From: IBM Mainframe Discussion List  on behalf of 
scott Ford 
Sent: Monday, February 19, 2018 9:08 AM
To: IBM-MAIN@listserv.ua.edu
Subject: Re: Cobol EBCDIC to ASCII

Phil/Gil:

Correct, sorry been a week, CP285 is a UK EBCDIC codepage.
But my question still stands ...

1. PC/Linux -> sends ascii encrypted data to IBM z/OS , like I mentioned a
STC in Cobol
2. The STC decrypts and then converts to EBCDIC...

My issue is CAN i query a codepage or CCSID on z/OS to find  out what the
customer is using without a parameter of some sort.

Regards,

On Sun, Feb 18, 2018 at 8:34 PM, Mike Schwab 
wrote:

> Knowing what country the data is coming from would greatly reduce the
> possibilities to one or a handful of code pages.

Data:
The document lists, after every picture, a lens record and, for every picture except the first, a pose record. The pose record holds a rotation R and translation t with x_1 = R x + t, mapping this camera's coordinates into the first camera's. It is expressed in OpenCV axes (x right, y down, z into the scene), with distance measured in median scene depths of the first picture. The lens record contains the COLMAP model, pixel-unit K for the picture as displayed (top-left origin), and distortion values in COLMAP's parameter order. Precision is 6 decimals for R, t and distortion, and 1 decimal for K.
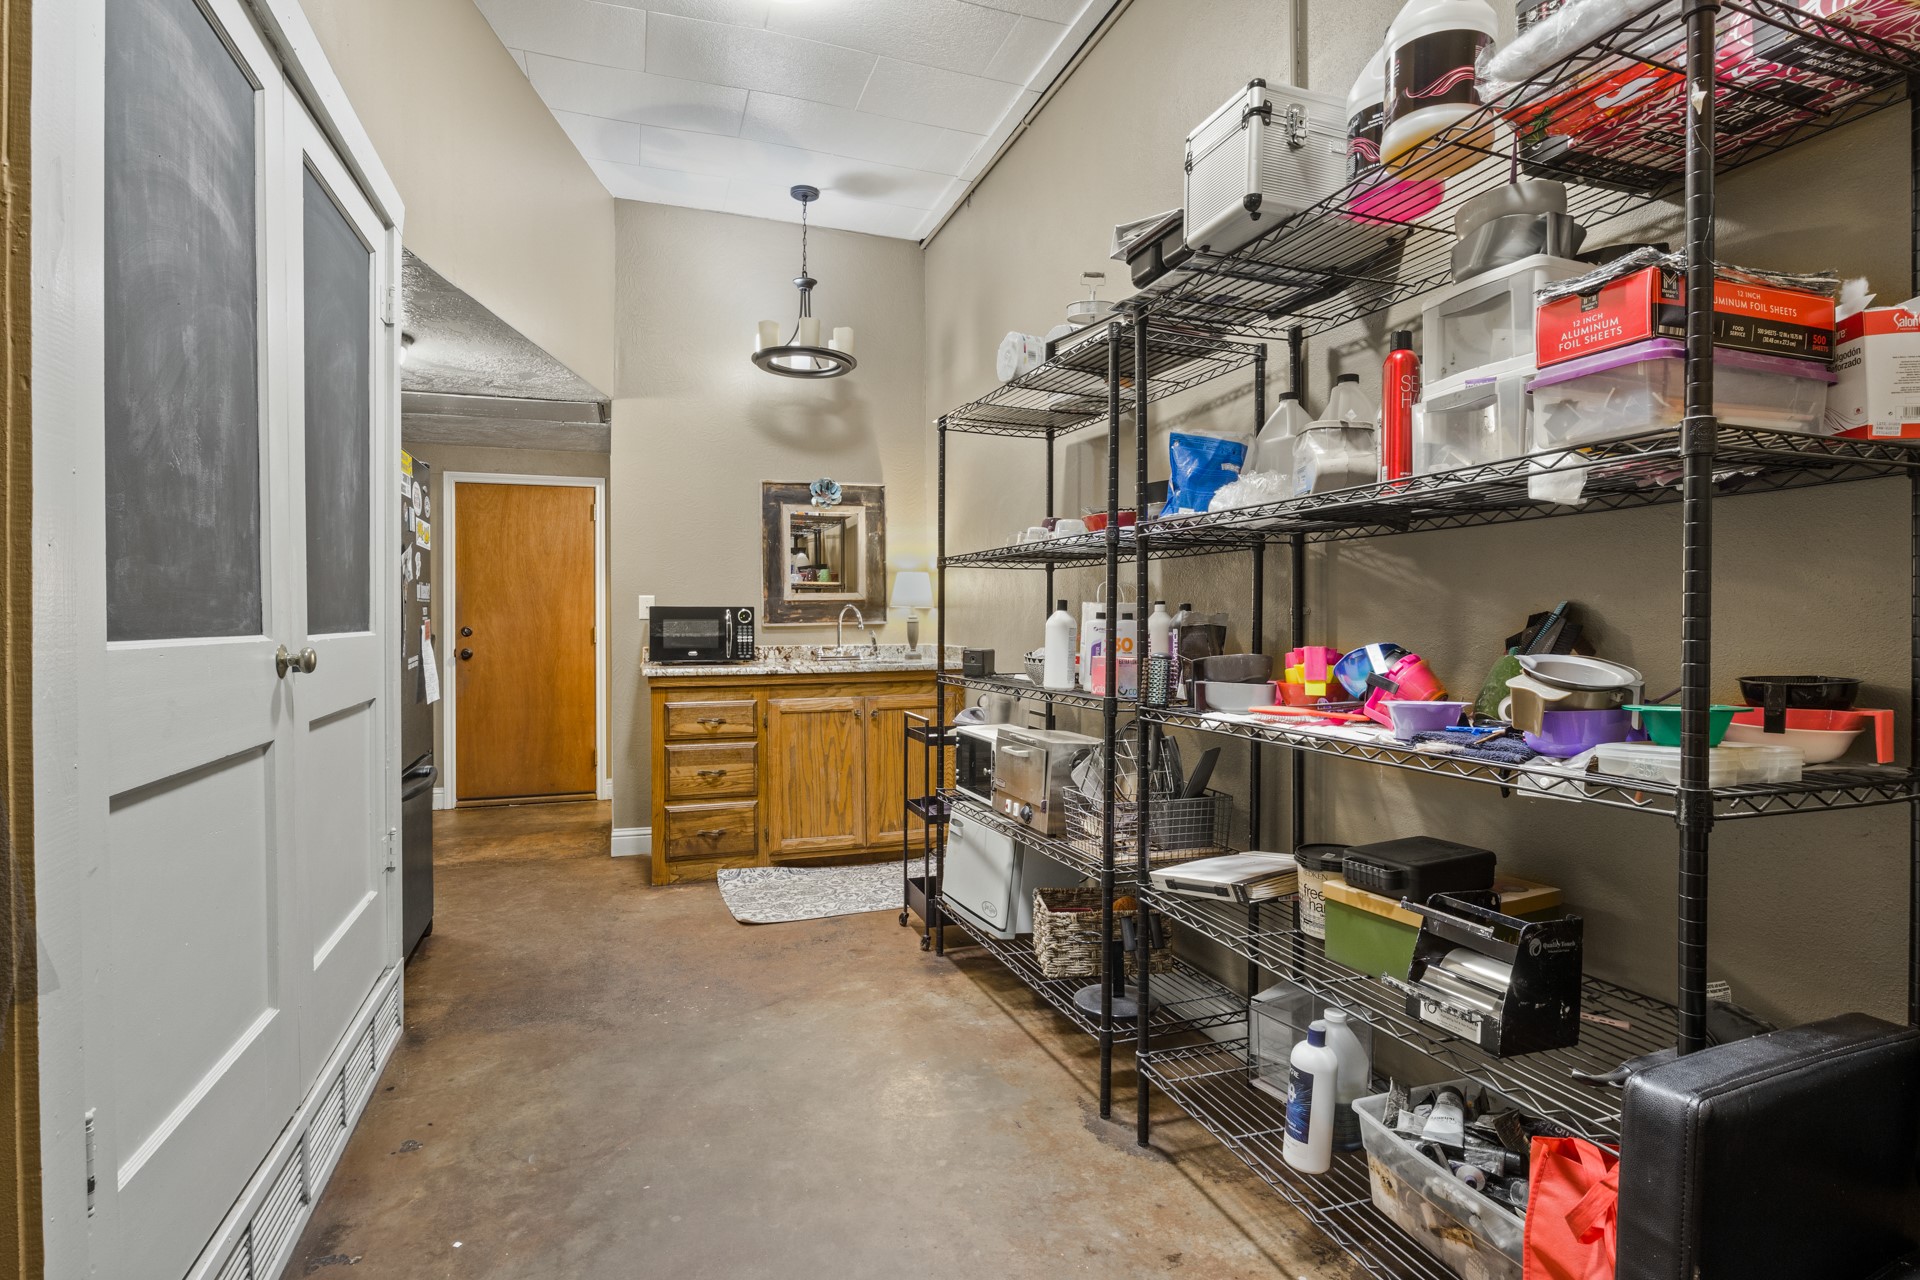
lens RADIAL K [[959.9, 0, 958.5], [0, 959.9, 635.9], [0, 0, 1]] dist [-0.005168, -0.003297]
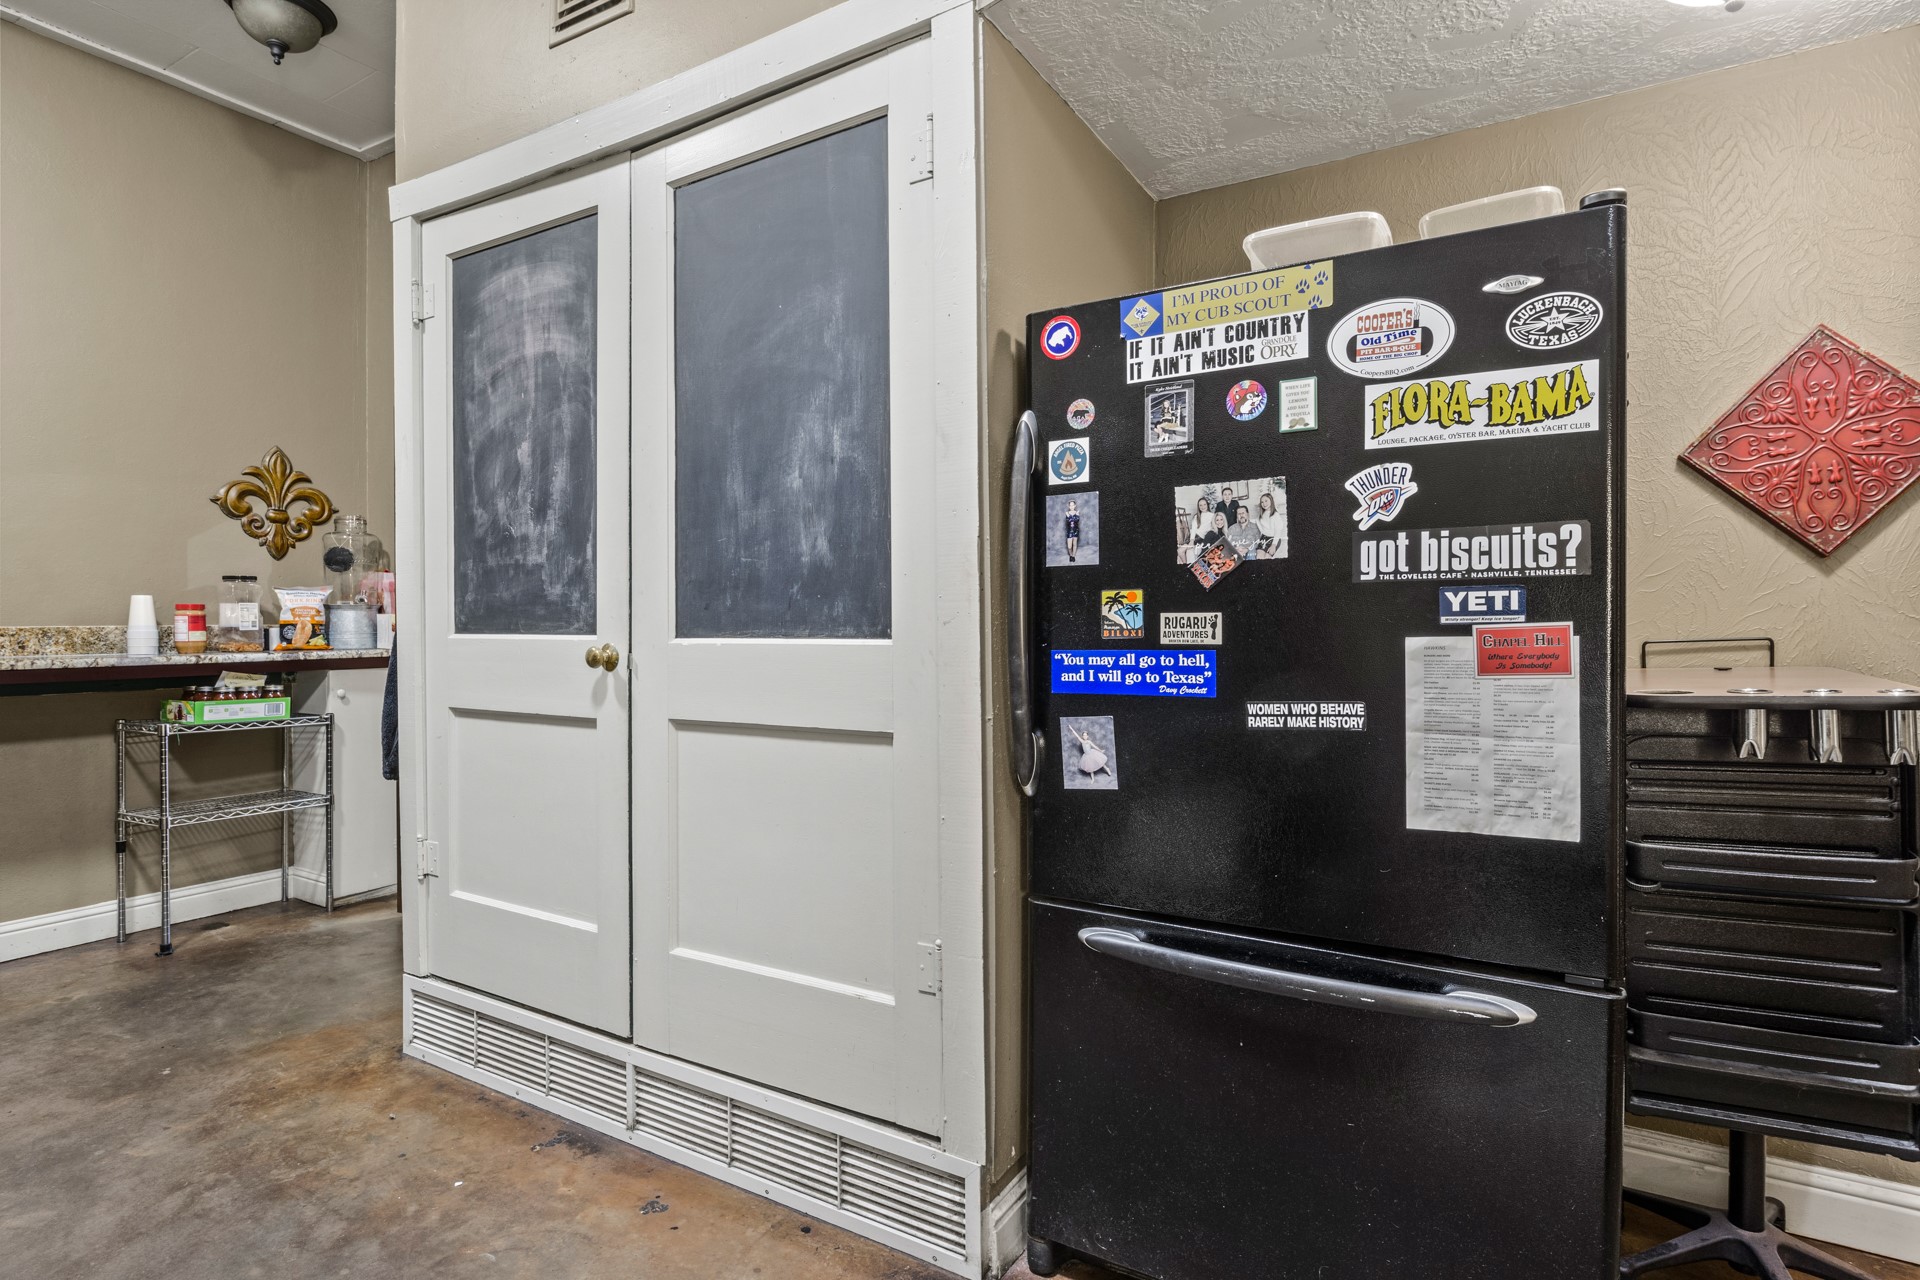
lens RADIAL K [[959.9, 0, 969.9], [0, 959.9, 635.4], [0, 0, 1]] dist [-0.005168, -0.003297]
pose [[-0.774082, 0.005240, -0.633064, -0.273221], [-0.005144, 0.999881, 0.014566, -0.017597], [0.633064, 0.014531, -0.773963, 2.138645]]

To do: Print the part of the mailing-list message about Cobol EBCDIC to ASCII conversion starting at "1. PC/Linux ->" and ending at "of code pages.".

Final answer:
1. PC/Linux -> sends ascii encrypted data to IBM z/OS , like I mentioned a
STC in Cobol
2. The STC decrypts and then converts to EBCDIC...

My issue is CAN i query a codepage or CCSID on z/OS to find  out what the
customer is using without a parameter of some sort.

Regards,

On Sun, Feb 18, 2018 at 8:34 PM, Mike Schwab 
wrote:

> Knowing what country the data is coming from would greatly reduce the
> possibilities to one or a handful of code pages.